Balance and Gratitude: A Reminder to Find Your Yellow Everyday
November 28, 2024
Thanksgiving is a holiday that promotes gratitude, but I think this near-week break should serve as a reminder to practice thankfulness all-year long. Now that Cornell students have stuffed their duffle bags, boarded buses and flights, and traversed on the long journey home for Thanksgiving break, we are experiencing an opportunity for critical and necessary introspection.
It is the cultural norm here at Cornell, as I’m sure it is as other Ivy Leagues and top universities, to give 150% effort, 100% of the time. While no one is explicitly enforcing this upon us, telling us we need to be the best, it is ingrained in the social matrix that we behave this way.
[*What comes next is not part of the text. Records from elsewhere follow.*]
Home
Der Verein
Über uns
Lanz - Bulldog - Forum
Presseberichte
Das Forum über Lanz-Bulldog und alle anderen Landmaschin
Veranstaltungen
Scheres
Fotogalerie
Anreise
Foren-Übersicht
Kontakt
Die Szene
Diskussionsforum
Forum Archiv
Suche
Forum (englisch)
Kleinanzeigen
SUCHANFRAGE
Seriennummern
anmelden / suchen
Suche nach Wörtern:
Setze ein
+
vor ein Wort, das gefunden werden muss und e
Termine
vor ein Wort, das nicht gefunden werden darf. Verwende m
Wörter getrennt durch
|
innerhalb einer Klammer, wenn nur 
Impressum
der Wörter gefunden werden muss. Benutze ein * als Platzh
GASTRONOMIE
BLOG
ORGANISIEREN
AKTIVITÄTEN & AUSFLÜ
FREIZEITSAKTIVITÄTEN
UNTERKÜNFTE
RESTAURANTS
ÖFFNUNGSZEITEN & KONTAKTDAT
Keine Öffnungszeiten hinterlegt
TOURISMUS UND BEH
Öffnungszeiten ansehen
The professional clubs and fraternities on campus run a grueling application process, with multiple resume reviews, coffee chats, interviews, and behavioral analyses. After all of that, accepted students are met with an even more challenging initiation period that shackles new members to the case study briefs in the Library until 3 am almost every single night.
On the other hand, the Cornell social scene and Greek Life community is as vibrant and exciting, as it is overwhelming and exhausting. Each weekend there are numerous events happening with swathes of people, and sometimes an unwarranted and unwanted pressure to be extroverted settles in your chest— you feel forced to participate.
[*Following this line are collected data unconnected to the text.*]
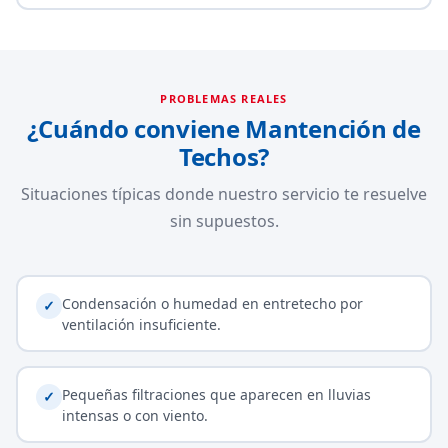
PROBLEMAS REALES
¿Cuándo conviene Mantención de
Techos?
Situaciones típicas donde nuestro servicio te resuelve
sin supuestos.
Condensación o humedad en entretecho por
✓
ventilación insuficiente.
Pequeñas filtraciones que aparecen en lluvias
✓
intensas o con viento.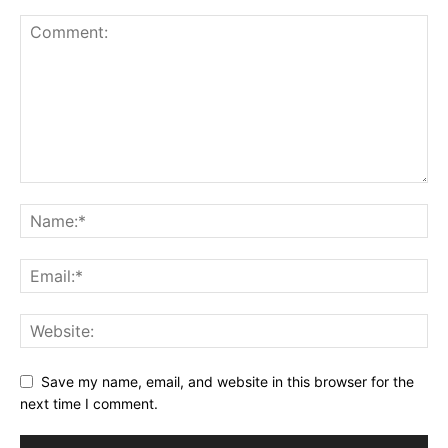
Save my name, email, and website in this browser for the
next time I comment.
Of course, the coursework here is demanding and difficult. Cornell is the #1 university in New York state, and the 11th best university in the nation, so it is expected that we read onerous material, think critically, and engage in hard-to-have conversation with one another. It is all too common for us to get caught up in the pursuit of an A+, that we let our classes become sources of extreme stress and anxiety, sometimes taking over our lives.
With Thanksgiving around the corner, I urge you to prioritize balance in your life; balance between solitude and friendship, between work and play, and between movement and rest. It’s okay to approach life through a sense of ease and equanimity, in fact, that may even create more moments of success and celebration in our life.
Why concentrate gratitude into a one week practice, when it can be diffused throughout the year? Perhaps, if we harbor more gratitude on a day to day basis, our extracurricular commitments, academic responsibilities, and social lives will become less intense. Remaining present and constantly seeking the silver lining creates more space for positivity and “yellow-ness” in our lives, which is always needed and welcomed.